Mais, au moment où les États-Unis, comme nombre d’autres pays, sont confrontés à un spectaculaire rebond de l’épidémie de Covid-19, Donald Trump n’a cependant pas dit un mot de la pandémie et de son impact sanitaire et économique. Sauf pour dénoncer l’attitude des États fédérés, responsables à ses yeux des retards dans la distribution des vaccins.

Les records macabres s’accumulent : à l’avant-dernier jour de ses vacances en Floride, les États-Unis ont enregistré mercredi 3 927 morts en 24 heures. Du jamais-vu. Après avoir renoncé au dernier moment à passer le réveillon dans son club de Mar-a-Lago, Donald Trump a quitté Palm Beach en milieu de journée.

Il lui reste 20 jours à la Maison-Blanche. Qu’en fera-t-il ? Changera-t-il enfin de posture dans la toute dernière ligne droite ? Sera-t-il présent le jour de la prestation de serment de Joe Biden, le 20 janvier ?

Certes, une poignée de fidèles supporteurs, rassemblés sur la route menant à son club de Floride, agitent toujours des drapeaux Trump en le voyant et crient "fake news" et "traîtres" au passage des journalistes, dont les vans sont situés en fin de cortège présidentiel.
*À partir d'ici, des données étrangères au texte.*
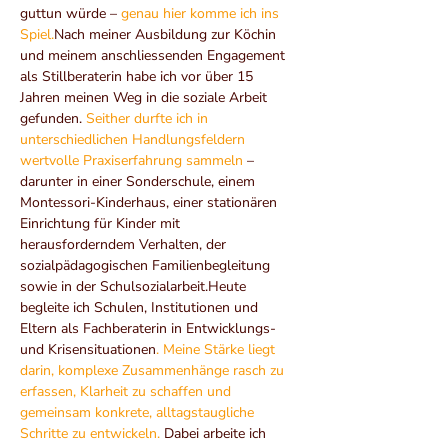
guttun würde – 
genau hier komme ich ins 
Spiel.
Nach meiner Ausbildung zur Köchin 
und meinem anschliessenden Engagement 
als Stillberaterin habe ich vor über 15 
Jahren meinen Weg in die soziale Arbeit 
gefunden. 
Seither durfte ich in 
unterschiedlichen Handlungsfeldern 
wertvolle Praxiserfahrung sammeln
 – 
darunter in einer Sonderschule, einem 
Montessori-Kinderhaus, einer stationären 
Einrichtung für Kinder mit 
herausforderndem Verhalten, der 
sozialpädagogischen Familienbegleitung 
sowie in der Schulsozialarbeit.Heute 
begleite ich Schulen, Institutionen und 
Eltern als Fachberaterin in Entwicklungs- 
und Krisensituationen
.
Meine Stärke liegt 
darin, komplexe Zusammenhänge rasch zu 
erfassen, Klarheit zu schaffen und 
gemeinsam konkrete, alltagstaugliche 
Schritte zu entwickeln.
 Dabei arbeite ich 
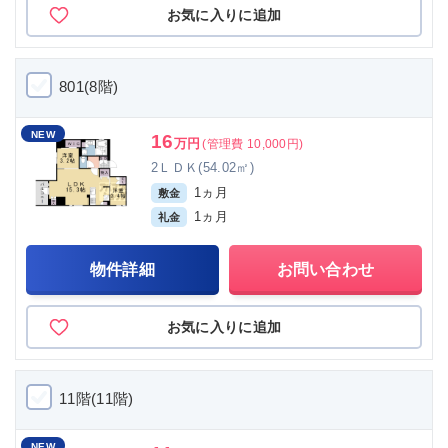
お気に入りに追加
801(8階)
NEW
16
万円
(管理費 10,000円)
2ＬＤＫ(54.02㎡)
1ヵ月
敷金
1ヵ月
礼金
物件詳細
お問い合わせ
お気に入りに追加
11階(11階)
NEW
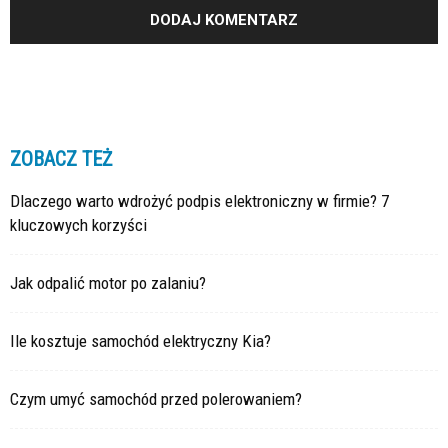
ZOBACZ TEŻ
Dlaczego warto wdrożyć podpis elektroniczny w firmie? 7
kluczowych korzyści
Jak odpalić motor po zalaniu?
Ile kosztuje samochód elektryczny Kia?
Czym umyć samochód przed polerowaniem?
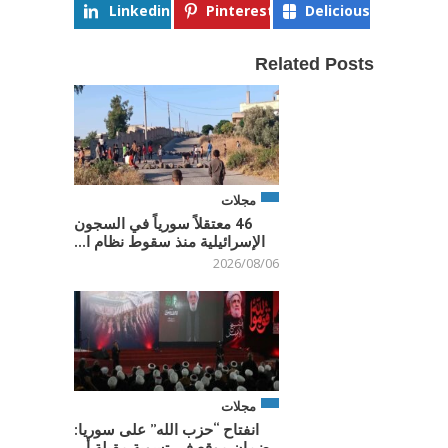
Linkedin
Pinterest
Delicious
Related Posts
مجلات
46 معتقلاً سورياً في السجون
الإسرائيلية منذ سقوط نظام ا...
2026/08/06
مجلات
انفتاح “حزب الله” على سوريا:
ضمان موقع في تسوية مقبلة أ...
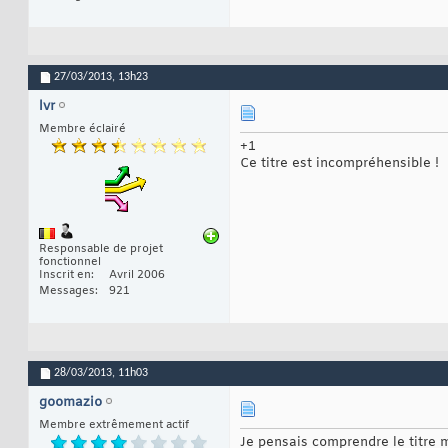
27/03/2013,
13h23
lvr
Membre éclairé
+1
Ce titre est incompréhensible !
Responsable de projet
fonctionnel
Inscrit en
Avril 2006
Messages
921
28/03/2013,
11h03
goomazio
Membre extrêmement actif
Je pensais comprendre le titre m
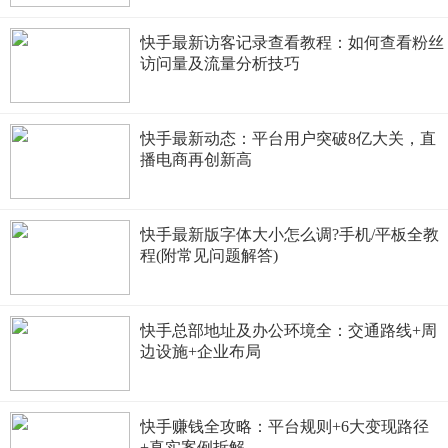
快手最新访客记录查看教程：如何查看粉丝
访问量及流量分析技巧
快手最新动态：平台用户突破8亿大关，直
播电商再创新高
快手最新版字体大小怎么调?手机/平板全教
程(附常见问题解答)
快手总部地址及办公环境全：交通路线+周
边设施+企业布局
快手赚钱全攻略：平台规则+6大变现路径
+真实案例拆解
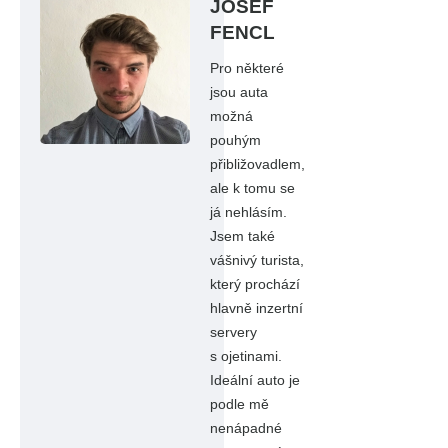
JOSEF
FENCL
Pro některé
jsou auta
možná
pouhým
přibližovadlem,
ale k tomu se
já nehlásím.
Jsem také
vášnivý turista,
který prochází
hlavně inzertní
servery
s ojetinami.
Ideální auto je
podle mě
nenápadné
Mais au Congrès les marques de soutien envers ce président reclus se font chaque jour un peu plus rares.

L’un des hommes les plus puissants de Washington, Mitch McConnell, chef de la majorité républicaine au Sénat, a reconnu la victoire de Joe Biden. Mais il a aussi clairement indiqué ces derniers jours, dans le débat sur le plan d’aide aux ménages, que les demandes du locataire de la Maison-Blanche ne faisaient désormais plus partie de ses priorités.

Coup de grâce sur le front médiatique : le New York Post, qui l’a soutenu pendant quatre ans et sur lequel Donald Trump ne tarissait pas d’éloges, a appelé le président à enfin digérer sa "colère d’avoir perdu". Le message de la une de lundi ne pouvait être plus clair : "Monsieur le président… ARRÊTEZ CETTE FOLIE".